We care a lot about design here at Quartz, and as a digital-only publication, we especially appreciate good web design.
Daniel Lee, Quartz’s lead product designer, and Ritchie King, a reporter who designs data visualizations and infographics, together came up with a selection of their favorite examples of web design over the past year.
The key to the incredible design of Victory Journal—a sports publication that focuses on stories about athletes instead of tracking the outcomes of games—is great photography and illustrations. Its editors published a long feature about former MLB pitcher Orlando Hernandez’s escape from Cuba, with stunning drawings and some lovely scrolling features. Here’s a shot of that story:
Snowbird, a world-class ski resort in Utah, redesigned its website this year, and it looks fantastic. The most prominent and most delightful feature (on desktop) is the weather report in the upper right-hand corner. When you hover over it, a full summary of which lifts and ski trails are open, in addition to an extended weather forecast, folds out to the left like a pamphlet.
It’s the type of feature that could easily be clunky or annoying, but it’s so fast and sleek that it works beautifully. The site also looks great on mobile.
Dangers of Fracking
Bringing awareness to the dangers of fracking through web design probably sounds like it would make for a pretty dull site. But this explainer tells the story of how fracking works through a beautiful, continually moving illustration, peppered with key facts. The continuity is extremely engaging. It’s another example of how HTML5 is changing the way we think about how a website should look and function.
This is the most beautiful weather site out there. Simultaneously simple and feature rich, forecast.io wins major points for prominently displaying the most relevant information when it comes to weather—what the current temperature is, and whether or not it is going to rain or snow in the near future. It also shows storm systems in motion at different resolutions: global, regional, and local. The best part of the design is the graphical display of temperature highs and lows throughout the week. It shows you with a quick glance when it is going to be cold or warm and how much the temperature is going to vary throughout a given day.

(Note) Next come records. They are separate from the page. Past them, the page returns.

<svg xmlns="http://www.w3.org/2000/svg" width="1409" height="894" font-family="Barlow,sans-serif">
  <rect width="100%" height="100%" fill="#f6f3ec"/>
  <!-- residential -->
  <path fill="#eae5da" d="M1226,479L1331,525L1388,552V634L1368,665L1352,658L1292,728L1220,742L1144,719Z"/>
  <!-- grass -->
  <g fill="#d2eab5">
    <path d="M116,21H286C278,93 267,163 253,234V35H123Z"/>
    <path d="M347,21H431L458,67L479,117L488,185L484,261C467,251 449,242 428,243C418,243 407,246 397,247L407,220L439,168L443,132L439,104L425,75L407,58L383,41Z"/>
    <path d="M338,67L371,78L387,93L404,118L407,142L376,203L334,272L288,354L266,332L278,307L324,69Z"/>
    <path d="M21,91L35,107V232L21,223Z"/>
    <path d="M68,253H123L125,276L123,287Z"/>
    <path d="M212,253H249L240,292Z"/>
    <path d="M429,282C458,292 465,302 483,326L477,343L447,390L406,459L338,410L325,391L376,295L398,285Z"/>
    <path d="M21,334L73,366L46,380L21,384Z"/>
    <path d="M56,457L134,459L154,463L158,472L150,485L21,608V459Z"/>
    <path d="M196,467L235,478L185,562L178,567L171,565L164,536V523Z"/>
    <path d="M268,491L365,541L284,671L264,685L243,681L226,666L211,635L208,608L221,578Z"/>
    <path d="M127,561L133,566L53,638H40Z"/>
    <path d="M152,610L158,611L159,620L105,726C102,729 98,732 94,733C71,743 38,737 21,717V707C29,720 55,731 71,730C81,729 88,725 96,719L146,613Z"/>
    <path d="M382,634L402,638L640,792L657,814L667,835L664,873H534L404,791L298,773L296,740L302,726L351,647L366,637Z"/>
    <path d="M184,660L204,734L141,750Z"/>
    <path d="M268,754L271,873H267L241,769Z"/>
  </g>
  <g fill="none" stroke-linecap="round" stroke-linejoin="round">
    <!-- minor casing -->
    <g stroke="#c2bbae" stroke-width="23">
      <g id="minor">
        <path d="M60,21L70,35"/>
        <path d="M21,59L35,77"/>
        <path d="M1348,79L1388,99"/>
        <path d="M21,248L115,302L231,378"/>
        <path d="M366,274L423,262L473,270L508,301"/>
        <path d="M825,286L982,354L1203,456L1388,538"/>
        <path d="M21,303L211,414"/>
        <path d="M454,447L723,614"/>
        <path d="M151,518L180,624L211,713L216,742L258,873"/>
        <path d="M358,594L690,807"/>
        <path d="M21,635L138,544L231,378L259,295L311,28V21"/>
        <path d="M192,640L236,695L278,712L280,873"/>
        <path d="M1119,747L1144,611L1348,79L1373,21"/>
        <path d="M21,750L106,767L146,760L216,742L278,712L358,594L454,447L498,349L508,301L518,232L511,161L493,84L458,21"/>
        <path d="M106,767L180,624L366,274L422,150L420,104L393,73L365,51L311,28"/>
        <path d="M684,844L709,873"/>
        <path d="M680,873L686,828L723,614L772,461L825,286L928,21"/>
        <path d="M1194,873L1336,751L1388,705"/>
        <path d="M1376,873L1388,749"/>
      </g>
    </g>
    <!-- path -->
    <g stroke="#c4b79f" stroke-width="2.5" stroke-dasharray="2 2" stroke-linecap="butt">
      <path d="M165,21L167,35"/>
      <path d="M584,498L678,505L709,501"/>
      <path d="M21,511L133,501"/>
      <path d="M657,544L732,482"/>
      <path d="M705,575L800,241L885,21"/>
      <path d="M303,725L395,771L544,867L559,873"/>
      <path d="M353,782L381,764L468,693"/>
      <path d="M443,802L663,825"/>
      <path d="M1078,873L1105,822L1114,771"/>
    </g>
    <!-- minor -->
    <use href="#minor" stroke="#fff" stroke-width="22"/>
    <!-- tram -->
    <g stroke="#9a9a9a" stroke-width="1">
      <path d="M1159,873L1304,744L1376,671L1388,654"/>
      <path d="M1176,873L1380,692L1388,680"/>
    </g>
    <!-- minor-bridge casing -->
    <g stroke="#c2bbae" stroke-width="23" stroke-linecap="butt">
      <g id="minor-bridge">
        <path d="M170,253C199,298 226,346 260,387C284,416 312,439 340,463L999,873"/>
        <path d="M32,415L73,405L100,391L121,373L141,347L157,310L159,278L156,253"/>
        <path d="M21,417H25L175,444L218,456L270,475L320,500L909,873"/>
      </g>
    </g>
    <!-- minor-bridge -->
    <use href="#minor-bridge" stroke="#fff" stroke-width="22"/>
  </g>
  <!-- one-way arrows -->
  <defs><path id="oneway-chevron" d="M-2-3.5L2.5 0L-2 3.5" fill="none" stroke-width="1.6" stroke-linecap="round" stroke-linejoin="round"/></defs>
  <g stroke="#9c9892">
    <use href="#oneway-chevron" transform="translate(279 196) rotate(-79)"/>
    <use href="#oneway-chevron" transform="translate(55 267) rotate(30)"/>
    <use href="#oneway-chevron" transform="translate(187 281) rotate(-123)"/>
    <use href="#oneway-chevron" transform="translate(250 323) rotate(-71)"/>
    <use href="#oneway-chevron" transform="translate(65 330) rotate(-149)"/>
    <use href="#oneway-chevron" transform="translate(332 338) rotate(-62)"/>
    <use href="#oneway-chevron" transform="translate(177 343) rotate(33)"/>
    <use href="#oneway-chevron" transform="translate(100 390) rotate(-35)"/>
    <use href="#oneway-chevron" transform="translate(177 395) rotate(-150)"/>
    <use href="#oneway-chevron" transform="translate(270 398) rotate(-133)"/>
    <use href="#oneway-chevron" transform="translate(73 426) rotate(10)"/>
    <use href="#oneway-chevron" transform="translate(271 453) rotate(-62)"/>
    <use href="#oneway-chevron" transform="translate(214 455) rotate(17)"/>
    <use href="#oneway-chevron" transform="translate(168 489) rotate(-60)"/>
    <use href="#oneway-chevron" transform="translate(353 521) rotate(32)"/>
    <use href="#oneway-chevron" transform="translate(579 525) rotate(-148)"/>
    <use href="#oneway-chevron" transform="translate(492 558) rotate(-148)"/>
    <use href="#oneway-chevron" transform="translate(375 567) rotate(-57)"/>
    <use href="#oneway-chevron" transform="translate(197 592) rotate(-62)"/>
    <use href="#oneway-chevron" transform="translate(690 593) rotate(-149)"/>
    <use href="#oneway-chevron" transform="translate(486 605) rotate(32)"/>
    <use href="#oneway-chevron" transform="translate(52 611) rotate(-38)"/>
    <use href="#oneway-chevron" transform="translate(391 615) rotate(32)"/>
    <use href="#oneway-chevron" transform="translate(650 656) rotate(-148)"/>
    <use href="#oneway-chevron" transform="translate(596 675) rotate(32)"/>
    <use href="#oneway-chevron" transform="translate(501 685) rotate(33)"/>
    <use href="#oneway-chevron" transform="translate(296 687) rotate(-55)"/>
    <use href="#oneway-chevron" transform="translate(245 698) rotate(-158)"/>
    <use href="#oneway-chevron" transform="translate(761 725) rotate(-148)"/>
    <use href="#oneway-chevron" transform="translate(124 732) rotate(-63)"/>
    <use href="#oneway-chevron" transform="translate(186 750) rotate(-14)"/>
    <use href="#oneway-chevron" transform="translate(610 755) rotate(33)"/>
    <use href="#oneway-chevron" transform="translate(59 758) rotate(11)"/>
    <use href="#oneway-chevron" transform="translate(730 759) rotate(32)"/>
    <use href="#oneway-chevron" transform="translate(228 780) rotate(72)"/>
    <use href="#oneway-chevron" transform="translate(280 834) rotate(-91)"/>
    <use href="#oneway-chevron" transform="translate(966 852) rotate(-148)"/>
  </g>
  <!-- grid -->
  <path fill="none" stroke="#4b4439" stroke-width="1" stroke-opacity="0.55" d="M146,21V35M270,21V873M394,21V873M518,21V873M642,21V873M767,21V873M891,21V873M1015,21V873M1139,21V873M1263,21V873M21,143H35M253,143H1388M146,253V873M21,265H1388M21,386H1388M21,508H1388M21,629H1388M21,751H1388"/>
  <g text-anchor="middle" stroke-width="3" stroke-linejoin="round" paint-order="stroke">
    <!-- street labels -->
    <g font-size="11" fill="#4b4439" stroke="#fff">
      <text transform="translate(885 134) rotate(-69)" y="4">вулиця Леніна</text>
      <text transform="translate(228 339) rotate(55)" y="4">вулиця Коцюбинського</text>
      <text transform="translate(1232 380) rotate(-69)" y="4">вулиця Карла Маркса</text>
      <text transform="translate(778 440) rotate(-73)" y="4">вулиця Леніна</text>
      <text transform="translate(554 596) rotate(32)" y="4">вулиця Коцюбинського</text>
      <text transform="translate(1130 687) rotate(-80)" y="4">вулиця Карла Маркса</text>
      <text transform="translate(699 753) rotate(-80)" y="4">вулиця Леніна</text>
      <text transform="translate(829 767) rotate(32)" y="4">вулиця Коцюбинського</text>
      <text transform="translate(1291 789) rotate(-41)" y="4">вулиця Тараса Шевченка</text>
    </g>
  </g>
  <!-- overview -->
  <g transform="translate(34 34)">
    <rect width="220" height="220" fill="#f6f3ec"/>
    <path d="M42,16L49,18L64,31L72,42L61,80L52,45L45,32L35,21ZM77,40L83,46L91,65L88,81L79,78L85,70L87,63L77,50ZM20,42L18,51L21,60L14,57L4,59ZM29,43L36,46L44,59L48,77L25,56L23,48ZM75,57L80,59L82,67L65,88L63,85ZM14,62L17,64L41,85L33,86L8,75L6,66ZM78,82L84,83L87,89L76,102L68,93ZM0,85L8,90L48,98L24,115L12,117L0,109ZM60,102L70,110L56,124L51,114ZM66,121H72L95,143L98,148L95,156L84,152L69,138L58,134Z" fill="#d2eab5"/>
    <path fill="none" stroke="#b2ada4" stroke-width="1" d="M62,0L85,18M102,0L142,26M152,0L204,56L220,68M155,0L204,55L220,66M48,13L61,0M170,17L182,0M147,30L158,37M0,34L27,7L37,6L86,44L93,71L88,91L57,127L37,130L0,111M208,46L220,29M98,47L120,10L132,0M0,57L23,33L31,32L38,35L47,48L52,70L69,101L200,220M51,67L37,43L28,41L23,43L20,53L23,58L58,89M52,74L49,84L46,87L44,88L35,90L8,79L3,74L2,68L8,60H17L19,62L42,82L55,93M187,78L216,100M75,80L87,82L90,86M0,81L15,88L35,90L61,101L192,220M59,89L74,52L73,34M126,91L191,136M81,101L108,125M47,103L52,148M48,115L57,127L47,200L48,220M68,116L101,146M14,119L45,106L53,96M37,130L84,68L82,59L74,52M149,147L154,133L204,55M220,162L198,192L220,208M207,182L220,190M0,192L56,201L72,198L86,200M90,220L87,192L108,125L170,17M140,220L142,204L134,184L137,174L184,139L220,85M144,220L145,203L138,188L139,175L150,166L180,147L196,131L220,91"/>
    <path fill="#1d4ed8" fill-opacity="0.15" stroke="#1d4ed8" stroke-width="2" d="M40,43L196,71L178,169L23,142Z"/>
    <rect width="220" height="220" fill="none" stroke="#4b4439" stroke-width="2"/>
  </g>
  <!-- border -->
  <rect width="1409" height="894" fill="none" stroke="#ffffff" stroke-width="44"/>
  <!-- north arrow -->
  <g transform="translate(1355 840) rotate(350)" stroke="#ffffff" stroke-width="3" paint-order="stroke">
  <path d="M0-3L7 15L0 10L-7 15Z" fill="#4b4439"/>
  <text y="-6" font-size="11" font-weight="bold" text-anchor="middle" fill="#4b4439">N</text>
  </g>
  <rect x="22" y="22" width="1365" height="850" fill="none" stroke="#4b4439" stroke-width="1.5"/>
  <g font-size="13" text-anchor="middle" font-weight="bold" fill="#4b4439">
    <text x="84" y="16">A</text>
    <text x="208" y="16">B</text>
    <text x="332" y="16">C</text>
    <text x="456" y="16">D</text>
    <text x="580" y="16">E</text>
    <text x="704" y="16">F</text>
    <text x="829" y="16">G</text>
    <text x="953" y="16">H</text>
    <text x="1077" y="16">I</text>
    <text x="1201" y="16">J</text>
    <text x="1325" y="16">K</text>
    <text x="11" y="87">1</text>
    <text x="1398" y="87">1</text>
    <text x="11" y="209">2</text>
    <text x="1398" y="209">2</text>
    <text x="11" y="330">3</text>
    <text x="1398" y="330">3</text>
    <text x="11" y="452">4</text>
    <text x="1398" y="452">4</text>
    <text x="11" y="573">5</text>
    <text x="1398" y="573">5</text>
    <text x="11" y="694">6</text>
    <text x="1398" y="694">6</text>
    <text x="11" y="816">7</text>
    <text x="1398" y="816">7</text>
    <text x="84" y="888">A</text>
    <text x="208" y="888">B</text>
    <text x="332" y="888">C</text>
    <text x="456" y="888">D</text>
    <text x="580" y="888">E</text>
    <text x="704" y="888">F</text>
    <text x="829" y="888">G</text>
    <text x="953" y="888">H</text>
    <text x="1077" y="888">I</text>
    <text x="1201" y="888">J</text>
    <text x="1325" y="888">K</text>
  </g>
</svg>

Designers’ Friend is the company of a UK web developer named Andy Mathieson, who teams up with designers to build websites for other companies. The site’s homepage is awesomely meta—it looks like the very HTML documents that underlie every web page on the internet. But it isn’t just static code. You can expand different sections to see Andy’s portfolio, and an introduction to the site. You can even change the text on the page if you want to. It’s incredibly playful and extremely distinctive. And all of that from somebody who claims a “3 year old with an eight-pack of crayola can produce better designs than me.” Oh, and there are hidden jokes, too, like this one, at the end of the paragraph:
Font Shop recently released Font Walk, a fun site for designers to view samples of Font Shop’s custom typography in a new and creative way. As user scroll down the site, they see an amazing showcase of fonts transforming in interesting ways, or being displayed in the midst of a game. The best part is finding yourself racing down a highway as a timer and accelerometer (shown in a Font Shop font, of course) records how fast you can finish.
If you’ve never been to this site, just click on the link. It’s a whirlwind tour of the 1990s—AIM chat buddy icons, Microsoft Paint, the LimeWire logo, and Nacho Cheese Doritos—taken on a gif-fueled Willy Wonka boat ride through an acid trip tunnel. Click to change the combination of gifs. Click in rapid succession to put burn holes in your brain.